Pittsburgh Penguins prospect Sam Poulin just got drafted last week and on Wednesday was thrust into the club’s development camp at the UPMC Lemieux Sports Complex in Cranberry. And yet he’s already gotten “the treatment.”
You know the treatment, don’t you? It’s well known to folks who pay attention to the way things work with the Penguins, and it’s certainly not a bad thing.
Poulin, an 18-year-old forward selected 21st overall, hadn’t heard about it. So when, amid all the congratulatory correspondence he got after the draft, he saw a certain name, he was surprised.
“I got a text from Sid saying welcome to the team and if I had any questions I could text him or call him,” Poulin said. “I was pretty surprised he reached out.”
That, of course, would be Penguins captain and superstar center Sidney Crosby, who has developed a reputation for texting newcomers, be they through the draft or trade or whatever means, and making them feel welcome.
So did Poulin have any questions for Crosby?
“No, not yet,” he said, laughing.
Perhaps Poulin will have plenty of time to pick Crosby’s brain in the coming months. Poulin made it clear that he wants to spend more than a few days at training camp in September – that he wants to make the Opening Night roster.
“I’m trying to. I’ll do everything I can to get on the team right away,” Poulin said.
A tall task, but then again there’s not much recent precedent for such a thing.
Crosby, the first overall pick in the 2005 NHL draft, is the most recent Penguins first-rounder still in the organization next to Poulin. The team has traded away its opening-round picks, or the players they have taken with those picks.
He doesn’t seem intimidated by the idea of jumping from junior hockey, where he played for Sherbrooke of the QMJHL, to the NHL.
“Guys are maybe older, a little bit stronger, but the game stays the same,” Poulin said.
He is one of three players taken in the draft last weekend in Vancouver who could be described as power forwards. The others are third-rounder Nathan Legare and fifth-rounder Judd Caufield.

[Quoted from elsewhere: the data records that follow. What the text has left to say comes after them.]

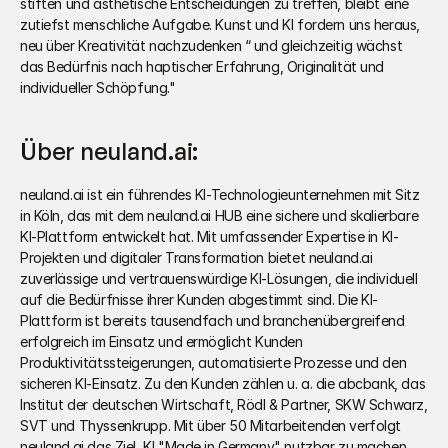
stiften und ästhetische Entscheidungen zu treffen, bleibt eine 
zutiefst menschliche Aufgabe. Kunst und KI fordern uns heraus, 
neu über Kreativität nachzudenken “ und gleichzeitig wächst 
das Bedürfnis nach haptischer Erfahrung, Originalität und 
individueller Schöpfung."
Über neuland.ai:
neuland.ai ist ein führendes KI-Technologieunternehmen mit Sitz 
in Köln, das mit dem neuland.ai HUB eine sichere und skalierbare 
KI-Plattform entwickelt hat. Mit umfassender Expertise in KI-
Projekten und digitaler Transformation bietet neuland.ai 
zuverlässige und vertrauenswürdige KI-Lösungen, die individuell 
auf die Bedürfnisse ihrer Kunden abgestimmt sind. Die KI-
Plattform ist bereits tausendfach und branchenübergreifend 
erfolgreich im Einsatz und ermöglicht Kunden 
Produktivitätssteigerungen, automatisierte Prozesse und den 
sicheren KI-Einsatz. Zu den Kunden zählen u. a. die abcbank, das 
Institut der deutschen Wirtschaft, Rödl & Partner, SKW Schwarz, 
SVT und Thyssenkrupp. Mit über 50 Mitarbeitenden verfolgt 
neuland.ai das Ziel, KI "Made in Germany" nutzbar zu machen 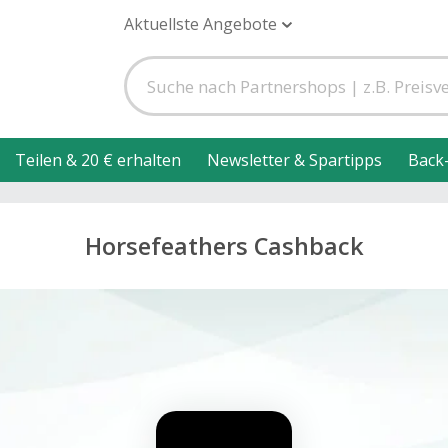
Aktuellste Angebote
Teilen & 20 € erhalten
Newsletter & Spartipps
Back
Horsefeathers Cashback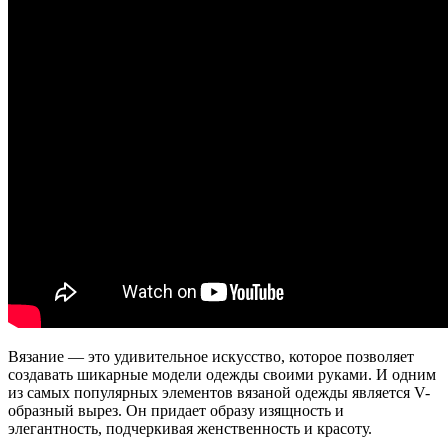
Вязание — это удивительное искусство, которое позволяет
создавать шикарные модели одежды своими руками. И одним
из самых популярных элементов вязаной одежды является V-
образный вырез. Он придает образу изящность и
элегантность, подчеркивая женственность и красоту.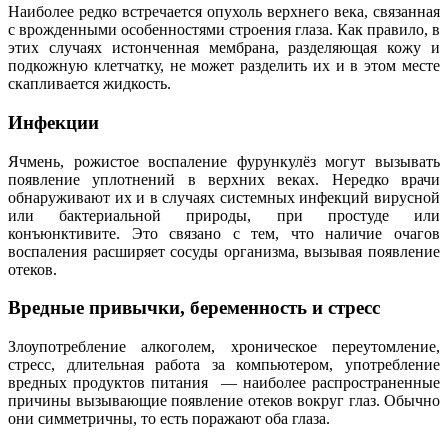
Наиболее редко встречается опухоль верхнего века, связанная
с врожденными особенностями строения глаза. Как правило, в
этих случаях истонченная мембрана, разделяющая кожу и
подкожную клетчатку, не может разделить их и в этом месте
скапливается жидкость.
Инфекции
Ячмень, рожистое воспаление фурункулёз могут вызывать
появление уплотнений в верхних веках. Нередко врачи
обнаруживают их и в случаях системных инфекций вирусной
или бактериальной природы, при простуде или
конъюнктивите. Это связано с тем, что наличие очагов
воспаления расширяет сосуды организма, вызывая появление
отеков.
Вредные привычки, беременность и стресс
Злоупотребление алкоголем, хроническое переутомление,
стресс, длительная работа за компьютером, употребление
вредных продуктов питания — наиболее распространенные
причины вызывающие появление отеков вокруг глаз. Обычно
они симметричны, то есть поражают оба глаза.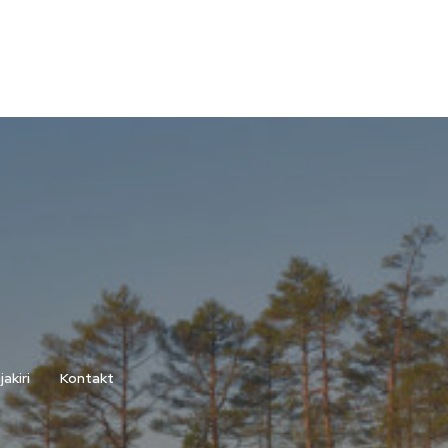
akiri
Kontakt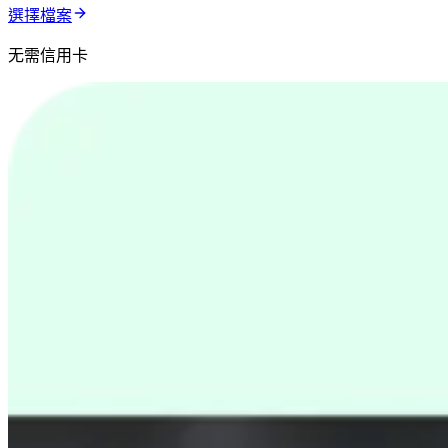
選擇檔案
无需信用卡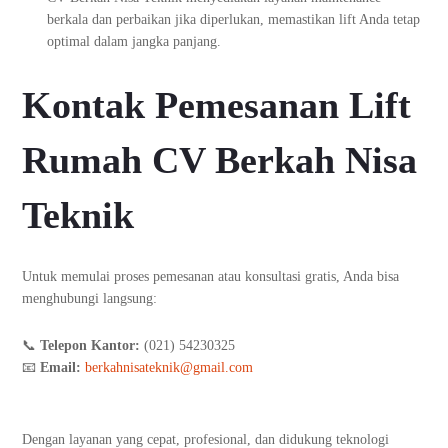
berkala dan perbaikan jika diperlukan, memastikan lift Anda tetap
optimal dalam jangka panjang.
Kontak Pemesanan Lift
Rumah CV Berkah Nisa
Teknik
Untuk memulai proses pemesanan atau konsultasi gratis, Anda bisa
menghubungi langsung:
📞
Telepon Kantor:
(021) 54230325
📧
Email:
berkahnisateknik@gmail.com
Dengan layanan yang cepat, profesional, dan didukung teknologi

Poulin doesn’t necessarily subscribe to the popular theory that NHL teams tend to follow trends set by recent Stanley Cup winners, with the thinking that clubs will now skew toward being bigger and heavier.
“I think it’s a mix of all of them – speed, skill and being physical,” he said. “It just went like this (at the draft) because they needed guys like that on their team.”
Poulin, who had 29 goals, 76 points in 67 games for Sherbrooke last season, has an area he has identified as one he needs to improve to be able to provide all those elements.
“I’d say my skating,” he said. “I’m working on it over the summer just to get faster, get more explosive.”
Poulin identifies with a couple NHL forwards, Colorado’s Gabriel Landeskog and Columbus’ Pierre-Luc Dubois, as players whose skillset he believes he can emulate.
“They’re two big forwards, and they’re capable of playing the skill game,” Poulin said. “I look up to these two guys.”
Poulin, who took part with the first on-ice group at development camp Wednesday afternoon, might have been a little too green to know about Crosby’s standard reception, but he seems to have a good grasp of what development camp is about.
“It’s pretty awesome,” he said. “It’s fun to be around the team and meet some new guys. On the ice it felt pretty good, too.
“For sure, they’re studying me. It’s like an evaluation – they want me to do my best – and at the same time they want me to enjoy the moment and appreciate all the things we’re doing here.”